### Goal of the exercise
Set the pictures aside and return each record below precisely as written.

### Exercise materials
────

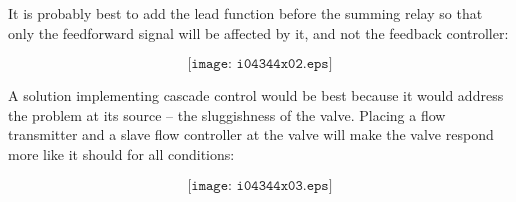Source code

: \vskip 10pt

It is probably best to add the lead function before the summing relay so that only the feedforward signal will be affected by it, and not the feedback controller:

$$\texttt{[image: i04344x02.eps]}$$

\filbreak

A solution implementing cascade control would be best because it would address the problem at its source -- the sluggishness of the valve.  Placing a flow transmitter and a slave flow controller at the valve will make the valve respond more like it should for all conditions:

$$\texttt{[image: i04344x03.eps]}$$




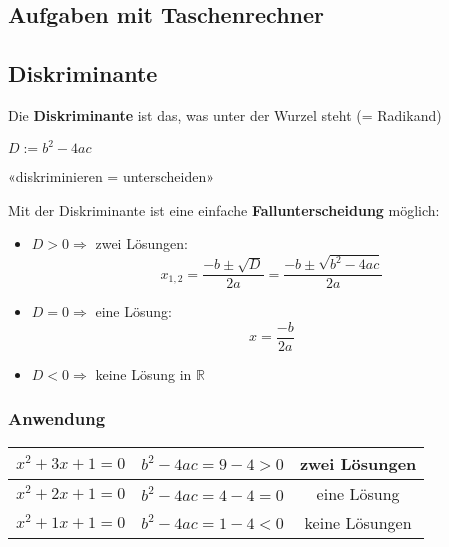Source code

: {\subsection*{Aufgaben mit Taschenrechner}


\newpage


\subsection{Diskriminante}
Die \textbf{Diskriminante} ist das, was unter der Wurzel steht (= Radikand)

$D := b^2 - 4ac$

«diskriminieren = unterscheiden»

Mit der Diskriminante ist eine einfache \textbf{Fallunterscheidung} möglich:
\begin{itemize}
\item $D > 0 \Rightarrow $ zwei Lösungen:
  $$x_{1,2} = \frac{-b \pm \sqrt{D}}{2a} = \frac{-b \pm \sqrt{b^2 -
    4ac}}{2a}$$

\item $D = 0 \Rightarrow $ eine Lösung:
  $$ x = \frac{-b}{2a}$$

\item $D < 0 \Rightarrow $ keine Lösung in $\mathbb{R}$

\end{itemize}

\subsubsection{Anwendung}

\begin{tabular}{c|c|c}
  $x^2 + 3x +1 = 0$ & $b^2-4ac = 9 -4 > 0$ & zwei Lösungen \\
  \hline
  $x^2 + 2x +1 = 0$ & $b^2-4ac = 4 -4 = 0$ & eine Lösung \\
  \hline
  $x^2 + 1x +1 = 0$ & $b^2-4ac = 1 -4 < 0$ & keine Lösungen \\
\end{tabular}




}
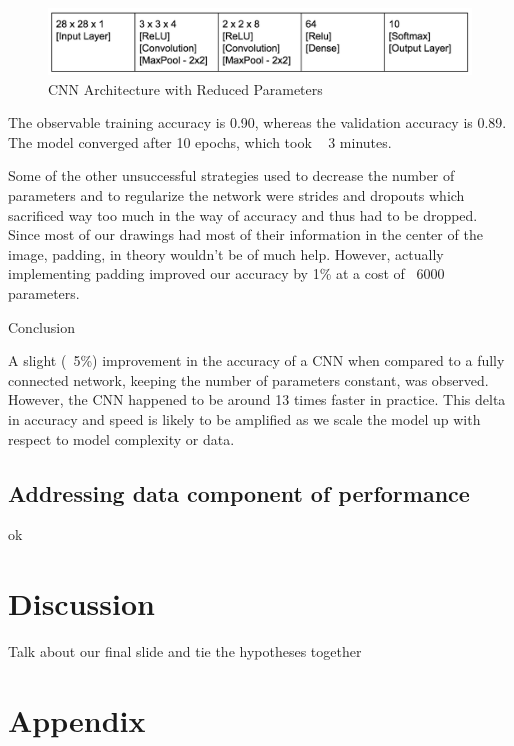 \documentclass[12pt]{article}
\begin{document}
\begin{figure}
  \begin{center}
    \includegraphics[scale=0.5]{fig4}
  \end{center}
  \caption{CNN Architecture with Reduced Parameters}
  \label{fig:cnnArchPool}
\end{figure}

The observable training accuracy is 0.90, whereas the validation accuracy is
0.89. The model converged after 10 epochs, which took ~ 3 minutes.

Some of the other unsuccessful strategies used to decrease the number of
parameters and to regularize the network were strides and dropouts which
sacrificed way too much in the way of accuracy and thus had to be dropped.
Since most of our drawings had most of their information in the center of the
image, padding, in theory wouldn’t be of much help. However, actually
implementing padding improved our accuracy by 1\% at a cost of ~6000
parameters.

Conclusion

A slight (~5\%) improvement in the accuracy of a CNN when compared to a fully connected network, keeping the number of parameters constant, was observed. However, the CNN happened to be around 13 times faster in practice. This delta in accuracy and speed is likely to be amplified as we scale the model up with respect to model complexity or data.

\subsection{Addressing data component of performance}

ok

\section{Discussion}

Talk about our final slide and tie the hypotheses together




\section{Appendix}
\end{document}
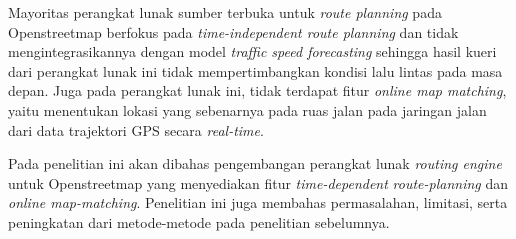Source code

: Mayoritas perangkat lunak sumber terbuka untuk \textit{route planning} pada Openstreetmap berfokus pada \textit{time-independent route planning} dan tidak mengintegrasikannya dengan model \textit{traffic speed forecasting} sehingga hasil kueri dari perangkat lunak ini tidak mempertimbangkan kondisi lalu lintas pada masa depan. Juga pada perangkat lunak ini, tidak terdapat fitur \textit{online map matching}, yaitu menentukan lokasi yang sebenarnya pada ruas jalan pada jaringan jalan dari data trajektori GPS secara \textit{real-time}.

Pada penelitian ini akan dibahas pengembangan perangkat lunak \textit{routing engine} untuk Openstreetmap yang menyediakan fitur \textit{time-dependent} \textit{route-planning} dan \textit{online map-matching}. Penelitian ini juga membahas permasalahan, limitasi, serta peningkatan dari metode-metode pada penelitian sebelumnya.


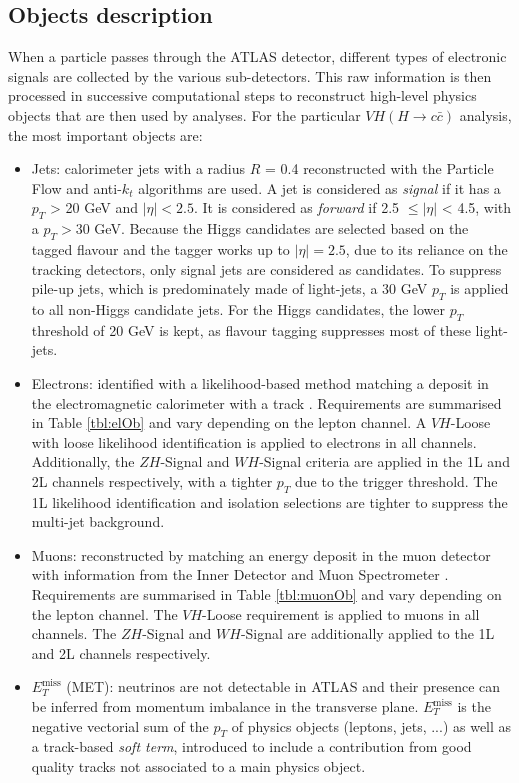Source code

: \subsection{Objects description}
When a particle passes through the ATLAS detector, different types of electronic signals are collected by the various sub-detectors. This raw information is then processed in successive computational steps to reconstruct high-level physics objects that are then used by analyses. For the particular $VH (H\rightarrow c\bar{c})$ analysis, the most important objects are:
\begin{itemize}
\item Jets: calorimeter jets with a radius $R$ = 0.4 reconstructed with the Particle Flow and anti-$k_t$ algorithms \cite{Cacciari:2008gp} are used. A jet is considered as \textit{signal} if it has a $p_T$ > 20 GeV and $|\eta| < 2.5$. It is considered as \textit{forward} if 2.5 $\leq |\eta|$ < 4.5, with a $p_T > 30$ GeV. Because the Higgs candidates are selected based on the tagged flavour and the tagger works up to $|\eta| = 2.5$, due to its reliance on the tracking detectors, only signal jets are considered as candidates. To suppress pile-up jets, which is predominately made of light-jets, a 30 GeV $p_T$ is applied to all non-Higgs candidate jets. For the Higgs candidates, the lower $p_T$ threshold of 20 GeV is kept, as flavour tagging suppresses most of these light-jets. 
\item Electrons: identified with a likelihood-based method matching a deposit in the electromagnetic calorimeter with a track \cite{Aaboud:2657964}. Requirements are summarised in Table \ref{tbl:elOb} and vary depending on the lepton channel. A $VH$-Loose with loose likelihood identification is applied to electrons in all channels. Additionally, the $ZH$-Signal and $WH$-Signal criteria are applied in the 1L and 2L channels respectively, with a tighter $p_T$ due to the trigger threshold. The 1L likelihood identification and isolation selections are tighter to suppress the multi-jet background.
\item Muons: reconstructed by matching an energy deposit in the muon detector with information from the Inner Detector and Muon Spectrometer \cite{Aad:2746302}. Requirements are summarised in Table \ref{tbl:muonOb} and vary depending on the lepton channel. The $VH$-Loose requirement is applied to muons in all channels. The $ZH$-Signal and $WH$-Signal are additionally applied to the 1L and 2L channels respectively. 
\item $E_T^{\textrm{miss}}$ (MET): neutrinos are not detectable in ATLAS and their presence can be inferred from momentum imbalance in the transverse plane. $E_T^{\textrm{miss}}$ is the negative vectorial sum of the $p_T$ of physics objects (leptons, jets, ...) as well as a track-based \textit{soft term}, introduced to include a contribution from good quality tracks not associated to a main physics object.

\end{itemize}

────

### Task output
Source code

: \vskip 10pt

It is probably best to add the lead function before the summing relay so that only the feedforward signal will be affected by it, and not the feedback controller:

$$\texttt{[image: i04344x02.eps]}$$

\filbreak

A solution implementing cascade control would be best because it would address the problem at its source -- the sluggishness of the valve.  Placing a flow transmitter and a slave flow controller at the valve will make the valve respond more like it should for all conditions:

$$\texttt{[image: i04344x03.eps]}$$




Source code

: {\subsection*{Aufgaben mit Taschenrechner}


\newpage


\subsection{Diskriminante}
Die \textbf{Diskriminante} ist das, was unter der Wurzel steht (= Radikand)

$D := b^2 - 4ac$

«diskriminieren = unterscheiden»

Mit der Diskriminante ist eine einfache \textbf{Fallunterscheidung} möglich:
\begin{itemize}
\item $D > 0 \Rightarrow $ zwei Lösungen:
  $$x_{1,2} = \frac{-b \pm \sqrt{D}}{2a} = \frac{-b \pm \sqrt{b^2 -
    4ac}}{2a}$$

\item $D = 0 \Rightarrow $ eine Lösung:
  $$ x = \frac{-b}{2a}$$

\item $D < 0 \Rightarrow $ keine Lösung in $\mathbb{R}$

\end{itemize}

\subsubsection{Anwendung}

\begin{tabular}{c|c|c}
  $x^2 + 3x +1 = 0$ & $b^2-4ac = 9 -4 > 0$ & zwei Lösungen \\
  \hline
  $x^2 + 2x +1 = 0$ & $b^2-4ac = 4 -4 = 0$ & eine Lösung \\
  \hline
  $x^2 + 1x +1 = 0$ & $b^2-4ac = 1 -4 < 0$ & keine Lösungen \\
\end{tabular}




}
 \documentclass[12pt]{article}
\begin{document}
\begin{figure}
  \begin{center}
    \includegraphics[scale=0.5]{fig4}
  \end{center}
  \caption{CNN Architecture with Reduced Parameters}
  \label{fig:cnnArchPool}
\end{figure}

The observable training accuracy is 0.90, whereas the validation accuracy is
0.89. The model converged after 10 epochs, which took ~ 3 minutes.

Some of the other unsuccessful strategies used to decrease the number of
parameters and to regularize the network were strides and dropouts which
sacrificed way too much in the way of accuracy and thus had to be dropped.
Since most of our drawings had most of their information in the center of the
image, padding, in theory wouldn’t be of much help. However, actually
implementing padding improved our accuracy by 1\% at a cost of ~6000
parameters.

Conclusion

A slight (~5\%) improvement in the accuracy of a CNN when compared to a fully connected network, keeping the number of parameters constant, was observed. However, the CNN happened to be around 13 times faster in practice. This delta in accuracy and speed is likely to be amplified as we scale the model up with respect to model complexity or data.

\subsection{Addressing data component of performance}

ok

\section{Discussion}

Talk about our final slide and tie the hypotheses together




\section{Appendix}
\end{document}
Source code

: Mayoritas perangkat lunak sumber terbuka untuk \textit{route planning} pada Openstreetmap berfokus pada \textit{time-independent route planning} dan tidak mengintegrasikannya dengan model \textit{traffic speed forecasting} sehingga hasil kueri dari perangkat lunak ini tidak mempertimbangkan kondisi lalu lintas pada masa depan. Juga pada perangkat lunak ini, tidak terdapat fitur \textit{online map matching}, yaitu menentukan lokasi yang sebenarnya pada ruas jalan pada jaringan jalan dari data trajektori GPS secara \textit{real-time}.

Pada penelitian ini akan dibahas pengembangan perangkat lunak \textit{routing engine} untuk Openstreetmap yang menyediakan fitur \textit{time-dependent} \textit{route-planning} dan \textit{online map-matching}. Penelitian ini juga membahas permasalahan, limitasi, serta peningkatan dari metode-metode pada penelitian sebelumnya.


Source code

: \subsection{Objects description}
When a particle passes through the ATLAS detector, different types of electronic signals are collected by the various sub-detectors. This raw information is then processed in successive computational steps to reconstruct high-level physics objects that are then used by analyses. For the particular $VH (H\rightarrow c\bar{c})$ analysis, the most important objects are:
\begin{itemize}
\item Jets: calorimeter jets with a radius $R$ = 0.4 reconstructed with the Particle Flow and anti-$k_t$ algorithms \cite{Cacciari:2008gp} are used. A jet is considered as \textit{signal} if it has a $p_T$ > 20 GeV and $|\eta| < 2.5$. It is considered as \textit{forward} if 2.5 $\leq |\eta|$ < 4.5, with a $p_T > 30$ GeV. Because the Higgs candidates are selected based on the tagged flavour and the tagger works up to $|\eta| = 2.5$, due to its reliance on the tracking detectors, only signal jets are considered as candidates. To suppress pile-up jets, which is predominately made of light-jets, a 30 GeV $p_T$ is applied to all non-Higgs candidate jets. For the Higgs candidates, the lower $p_T$ threshold of 20 GeV is kept, as flavour tagging suppresses most of these light-jets. 
\item Electrons: identified with a likelihood-based method matching a deposit in the electromagnetic calorimeter with a track \cite{Aaboud:2657964}. Requirements are summarised in Table \ref{tbl:elOb} and vary depending on the lepton channel. A $VH$-Loose with loose likelihood identification is applied to electrons in all channels. Additionally, the $ZH$-Signal and $WH$-Signal criteria are applied in the 1L and 2L channels respectively, with a tighter $p_T$ due to the trigger threshold. The 1L likelihood identification and isolation selections are tighter to suppress the multi-jet background.
\item Muons: reconstructed by matching an energy deposit in the muon detector with information from the Inner Detector and Muon Spectrometer \cite{Aad:2746302}. Requirements are summarised in Table \ref{tbl:muonOb} and vary depending on the lepton channel. The $VH$-Loose requirement is applied to muons in all channels. The $ZH$-Signal and $WH$-Signal are additionally applied to the 1L and 2L channels respectively. 
\item $E_T^{\textrm{miss}}$ (MET): neutrinos are not detectable in ATLAS and their presence can be inferred from momentum imbalance in the transverse plane. $E_T^{\textrm{miss}}$ is the negative vectorial sum of the $p_T$ of physics objects (leptons, jets, ...) as well as a track-based \textit{soft term}, introduced to include a contribution from good quality tracks not associated to a main physics object.

\end{itemize}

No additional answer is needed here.